The entries below hold a line with "349 1144 398" and a line with "488 1136 542". Return those lines and all that lie between them, exactly and only.

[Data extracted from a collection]
● ● ● ●
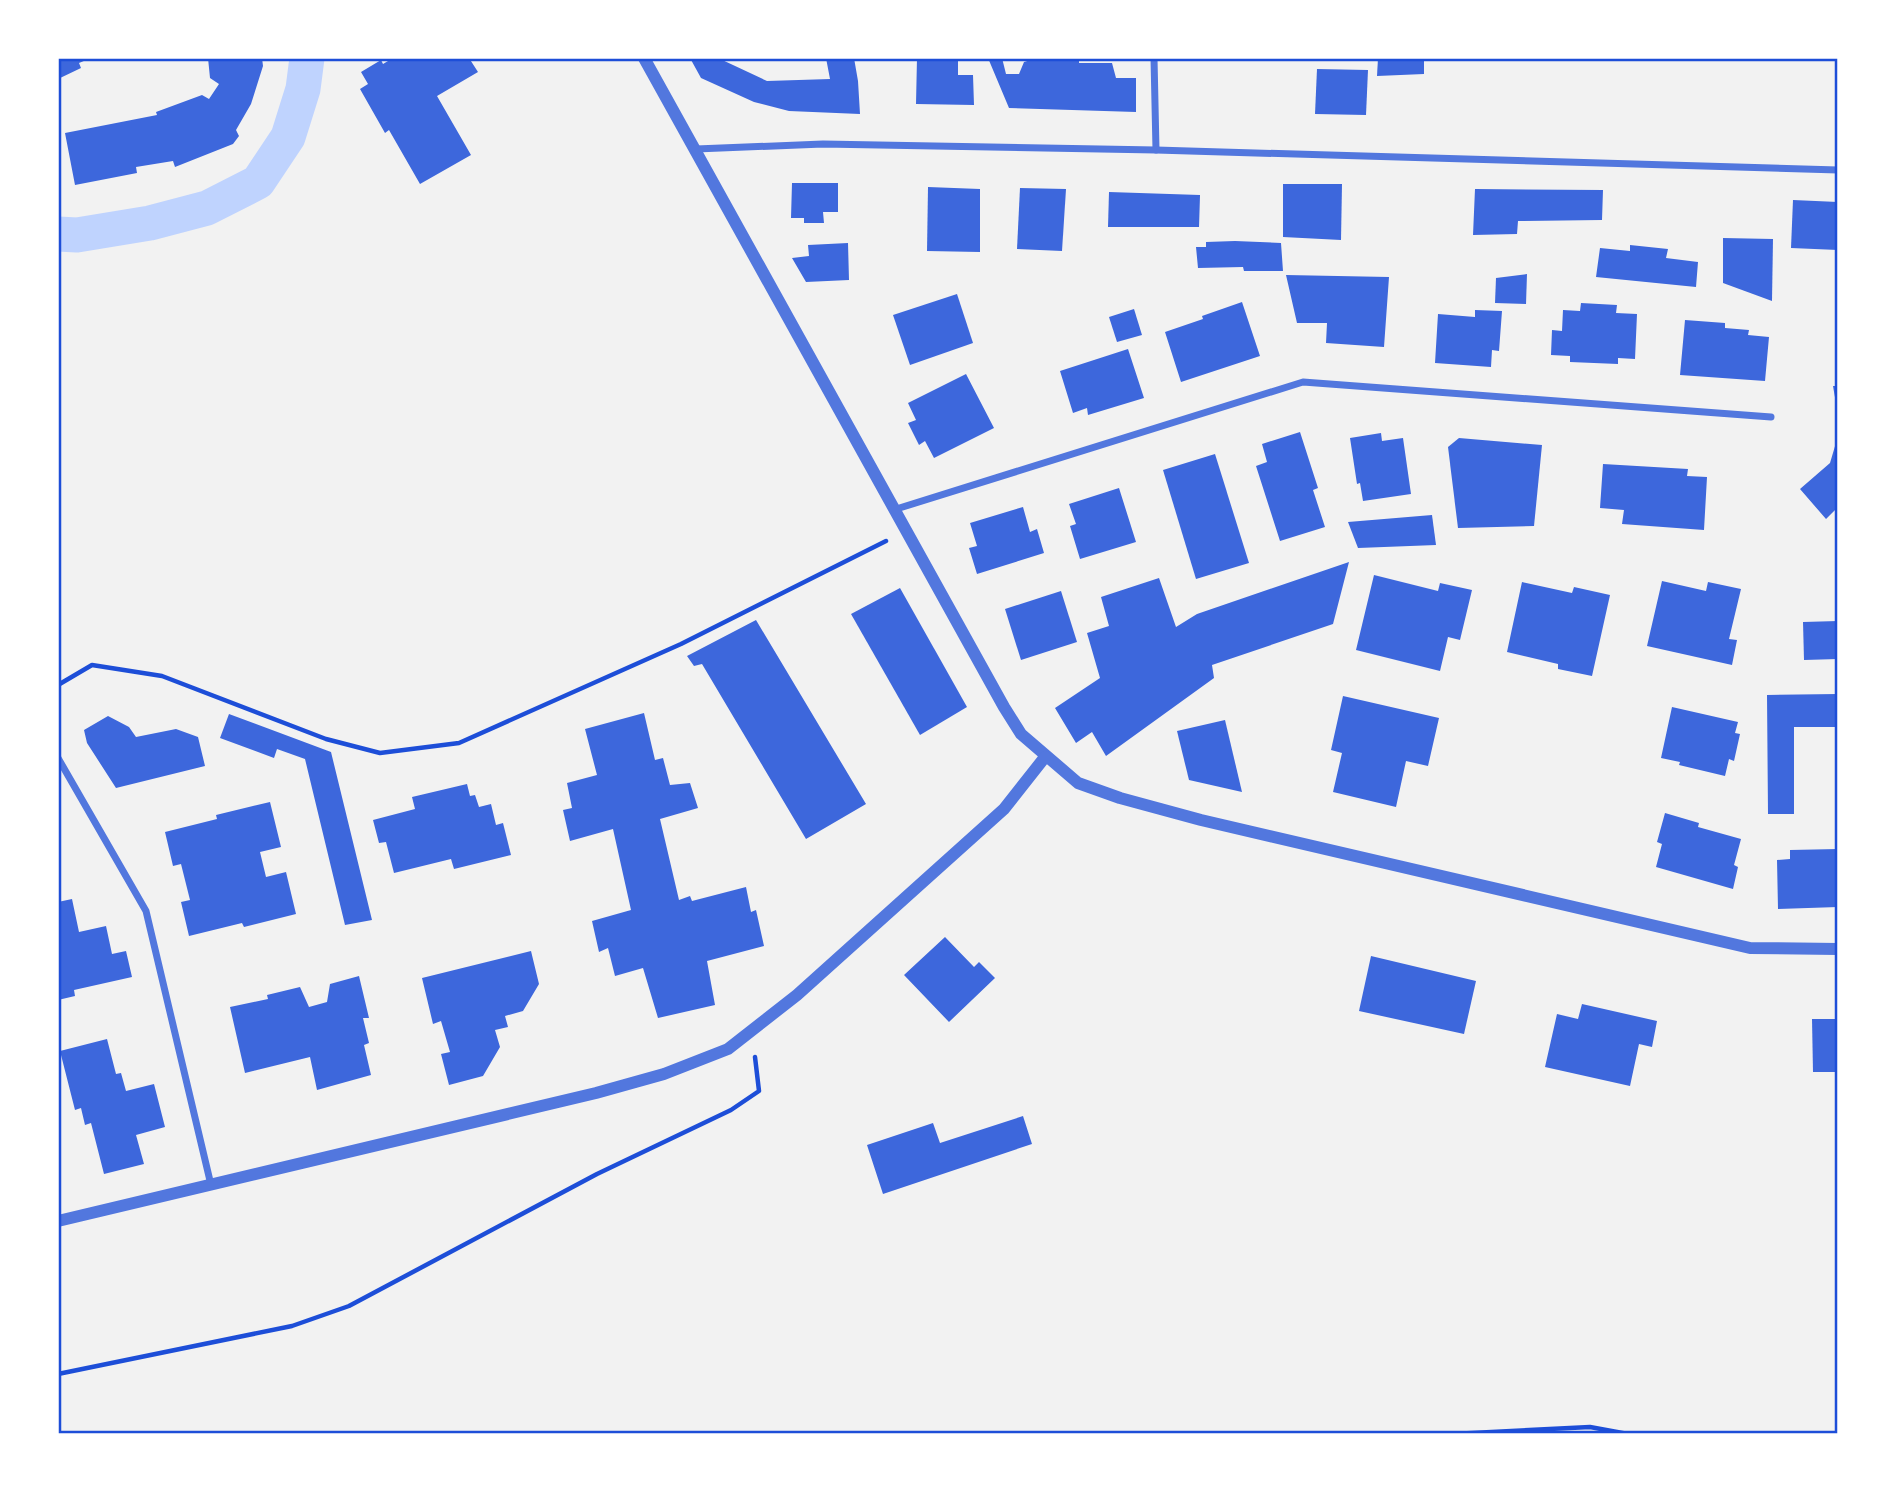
<svg xmlns="http://www.w3.org/2000/svg" width="1896" height="1492" viewBox="0 0 1896 1492" font-family="'Source Sans 3',sans-serif">
	<rect width="100%" height="100%" fill="#f2f2f2"/>
	<g fill="none" stroke-linecap="round" stroke-linejoin="round">
		<path stroke="#bfd3fe" stroke-width="35" d="M58 234 77 235 150 223 207 208 258 182 288 137 303 89 307 58"/>
	</g>
	<g fill="#3d67dc">
		<path d="M58 58H91L79 63 81 68 58 79Z"/>
		<path d="M208 58H262L263 66 251 104 236 130 239 136 233 144 175 167 173 161 136 167 137 173 75 185 65 133 157 115 156 112 202 95 209 99 219 84 210 78Z"/>
		<path d="M393 58H469L478 72 437 96 471 155 420 184 389 130 385 133 360 89 368 84 361 72 381 60 383 64Z"/>
		<path d="M690 58H718L767 81 830 79 826 58H854L858 81 860 114 789 111 754 102 701 78Z"/>
		<path d="M917 58H958V75H973L974 105 916 104Z"/>
		<path d="M988 58H1002L1006 74H1019L1024 62 1037 58H1079V63H1112L1116 78H1136V112L1009 108Z"/>
		<path d="M1378 58H1424V74L1377 76Z"/>
		<path d="M1317 69 1368 70 1366 115 1315 114Z"/>
		<path d="M792 183H838V212H823L824 223H804V218H791Z"/>
		<path d="M1283 184H1342L1341 240 1283 237Z"/>
		<path d="M928 187 980 189V252L927 251Z"/>
		<path d="M1020 188 1066 189 1062 251 1017 249Z"/>
		<path d="M1475 189 1603 190 1602 220 1518 221 1517 234 1473 235Z"/>
		<path d="M1109 192 1200 195 1199 227H1108Z"/>
		<path d="M1793 200 1838 202V250L1791 248Z"/>
		<path d="M1723 238 1773 239 1772 301 1723 283Z"/>
		<path d="M1235 241 1281 243 1283 271H1244L1243 267 1198 268 1196 247H1206V242Z"/>
		<path d="M848 243 849 280 806 282 792 258 809 256 808 245Z"/>
		<path d="M1630 245 1668 249 1666 258 1698 262 1696 287 1596 277 1600 248 1630 251Z"/>
		<path d="M1527 274 1526 304 1495 303 1496 278Z"/>
		<path d="M1286 275 1389 277 1384 347 1326 343 1327 323H1297Z"/>
		<path d="M957 294 973 343 910 365 893 315Z"/>
		<path d="M1242 302 1260 356 1181 382 1165 332 1203 319 1202 316Z"/>
		<path d="M1581 303 1617 305 1616 313 1637 314 1635 359 1618 358V364L1570 362V356L1551 355 1552 330 1562 331 1563 310 1580 311Z"/>
		<path d="M1134 309 1142 335 1117 342 1109 317Z"/>
		<path d="M1475 310 1502 311 1499 351 1492 350 1491 367 1435 363 1438 314 1475 317Z"/>
		<path d="M1685 320 1725 323V328L1749 330 1748 335 1769 337 1765 381 1680 375Z"/>
		<path d="M1128 349 1144 398 1088 415 1087 408 1073 413 1060 371Z"/>
		<path d="M966 374 994 428 934 458 925 441 919 445 908 423 916 420 908 403Z"/>
		<path d="M1833 386H1838V409H1837Z"/>
		<path d="M1300 432 1318 488 1313 490 1325 527 1280 541 1256 466 1267 462 1262 444Z"/>
		<path d="M1381 433 1382 441 1403 438 1411 494 1363 501 1360 483 1357 484 1350 438Z"/>
		<path d="M1838 436V507L1826 519 1800 489 1830 463Z"/>
		<path d="M1459 438 1542 445 1534 526 1458 528 1448 447Z"/>
		<path d="M1215 454 1249 563 1196 579 1163 470Z"/>
		<path d="M1603 464 1688 469 1687 476 1707 477 1704 530 1622 524 1624 510 1600 508Z"/>
		<path d="M1119 488 1136 542 1080 559 1070 526 1076 524 1069 504Z"/>
		<path d="M1023 507 1030 532 1037 529 1044 553 977 574 969 548 977 546 970 523Z"/>
		<path d="M1432 515 1436 545 1358 548 1348 522Z"/>
		<path d="M1349 562 1333 624 1212 665 1214 678 1106 756 1092 732 1076 743 1055 708 1100 678 1087 633 1109 626 1101 597 1159 578 1176 627 1197 614Z"/>
		<path d="M1374 575 1438 591 1440 583 1472 590 1460 640 1448 637 1440 671 1356 650Z"/>
		<path d="M1662 581 1706 591 1708 582 1741 589 1729 639 1737 640 1732 665 1647 646Z"/>
		<path d="M1522 582 1572 593 1574 587 1610 595 1592 676 1558 669V664L1507 652Z"/>
		<path d="M900 588 967 707 920 735 851 614Z"/>
		<path d="M1061 591 1077 642 1021 660 1005 609Z"/>
		<path d="M756 620 866 804 806 839 702 664 694 666 687 656Z"/>
		<path d="M1838 621V659L1804 660 1803 622Z"/>
		<path d="M1838 694V727H1794V814H1768L1767 695Z"/>
		<path d="M1343 696 1439 718 1428 766 1406 761 1396 807 1333 792 1342 753 1331 750Z"/>
		<path d="M1672 707 1738 722 1735 733 1740 734 1734 761 1729 759 1725 776 1679 765 1680 762 1661 758Z"/>
		<path d="M644 713 655 760 663 758 670 785 690 783 698 808 660 819 679 900 690 896 692 901 746 887 751 912 756 910 764 946 707 961 715 1005 658 1018 643 968 615 976 608 948 599 952 592 921 631 910 613 829 570 841 563 810 572 808 567 783 597 775 585 729Z"/>
		<path d="M229 714 331 752 372 920 345 925 305 759 277 749 274 758 220 738Z"/>
		<path d="M108 716 129 727 136 737 176 729 198 737 205 766 116 788 87 743 84 730Z"/>
		<path d="M1225 720 1242 792 1189 780 1177 731Z"/>
		<path d="M467 784 470 796 475 795 479 807 491 804 496 825 503 823 511 855 454 869 451 859 394 873 386 842 379 843 373 820 415 809 412 797Z"/>
		<path d="M270 802 281 847 260 852 266 877 286 872 296 914 244 927 242 923 189 936 181 902 190 900 181 864 173 866 165 832 217 819 216 815Z"/>
		<path d="M1665 813 1699 823 1698 827 1741 839 1734 865 1738 867 1733 889 1656 867 1662 844 1657 842Z"/>
		<path d="M1838 849V907L1778 909 1777 860 1790 859V850Z"/>
		<path d="M72 899 79 932 106 926 112 954 126 951 132 977 74 990 75 996 58 1000V902Z"/>
		<path d="M945 937 974 967 979 962 995 978 949 1022 904 975Z"/>
		<path d="M531 951 539 984 523 1011 505 1016 508 1027 495 1030 500 1047 483 1076 449 1085 441 1054 450 1052 441 1021 433 1024 422 978Z"/>
		<path d="M1371 956 1476 981 1464 1034 1359 1011Z"/>
		<path d="M359 976 369 1018H363L369 1043 364 1045 371 1075 317 1090 310 1057 245 1073 230 1007 268 999 267 995 300 987 309 1007 327 1002 330 984Z"/>
		<path d="M1582 1004 1657 1021 1652 1047 1639 1044 1630 1086 1545 1067 1557 1014 1578 1019Z"/>
		<path d="M1812 1019H1838V1072H1813Z"/>
		<path d="M107 1039 116 1074 121 1073 126 1091 154 1084 165 1127 136 1135 144 1164 104 1174 91 1123 85 1125 81 1108 75 1110 60 1051Z"/>
		<path d="M1023 1116 1032 1144 883 1194 867 1145 933 1123 940 1143Z"/>
	</g>
	<g fill="none" stroke-linecap="round" stroke-linejoin="round">
		<g stroke="#1d4ed8" stroke-width="4.5">
			<path d="M58 685 92 665 162 676 326 739 380 753 459 743 681 644 886 541"/>
			<path d="M58 1374 292 1326 349 1306 597 1174 731 1110 759 1091 755 1057"/>
			<path d="M1452 1434 1590 1427 1628 1434"/>
		</g>
		<g stroke="#5277de" stroke-width="7">
			<path d="M1154 58 1156 150"/>
			<path d="M696 149 823 144 1156 150 1838 170"/>
			<path d="M893 510 1303 382 1771 417"/>
			<path d="M58 758 146 911 211 1185"/>
		</g>
		<g stroke="#5277de" stroke-width="12">
			<path d="M644 58 1004 707 1021 734 1078 783 1120 798 1201 820 1750 948 1838 949"/>
			<path d="M58 1221 596 1093 664 1074 728 1049 797 995 1004 809 1045 757"/>
		</g>
	</g>
	<rect width="1896" height="1492" fill="none" stroke="#ffffff" stroke-width="119"/>
	<rect x="60" y="60" width="1776" height="1372" fill="none" stroke="#1d4ed8" stroke-width="2.5"/>
</svg>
● ● ● ●
Solution for this problem:
		<path d="M1128 349 1144 398 1088 415 1087 408 1073 413 1060 371Z"/>
		<path d="M966 374 994 428 934 458 925 441 919 445 908 423 916 420 908 403Z"/>
		<path d="M1833 386H1838V409H1837Z"/>
		<path d="M1300 432 1318 488 1313 490 1325 527 1280 541 1256 466 1267 462 1262 444Z"/>
		<path d="M1381 433 1382 441 1403 438 1411 494 1363 501 1360 483 1357 484 1350 438Z"/>
		<path d="M1838 436V507L1826 519 1800 489 1830 463Z"/>
		<path d="M1459 438 1542 445 1534 526 1458 528 1448 447Z"/>
		<path d="M1215 454 1249 563 1196 579 1163 470Z"/>
		<path d="M1603 464 1688 469 1687 476 1707 477 1704 530 1622 524 1624 510 1600 508Z"/>
		<path d="M1119 488 1136 542 1080 559 1070 526 1076 524 1069 504Z"/>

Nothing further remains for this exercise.